*** EXERCISE INPUTS

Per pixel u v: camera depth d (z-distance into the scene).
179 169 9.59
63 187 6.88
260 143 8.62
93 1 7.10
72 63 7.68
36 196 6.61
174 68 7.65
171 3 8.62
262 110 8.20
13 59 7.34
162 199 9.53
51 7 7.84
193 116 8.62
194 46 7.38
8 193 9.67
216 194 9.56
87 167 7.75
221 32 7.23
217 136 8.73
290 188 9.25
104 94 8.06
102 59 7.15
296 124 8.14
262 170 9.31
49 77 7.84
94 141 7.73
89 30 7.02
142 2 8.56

******

(WORK ITEM): Please retype the listing above with no line missing.

(REPLY TO THE EXERCISE):
Per pixel u v: camera depth d (z-distance into the scene).
179 169 9.59
63 187 6.88
260 143 8.62
93 1 7.10
72 63 7.68
36 196 6.61
174 68 7.65
171 3 8.62
262 110 8.20
13 59 7.34
162 199 9.53
51 7 7.84
193 116 8.62
194 46 7.38
8 193 9.67
216 194 9.56
87 167 7.75
221 32 7.23
217 136 8.73
290 188 9.25
104 94 8.06
102 59 7.15
296 124 8.14
262 170 9.31
49 77 7.84
94 141 7.73
89 30 7.02
142 2 8.56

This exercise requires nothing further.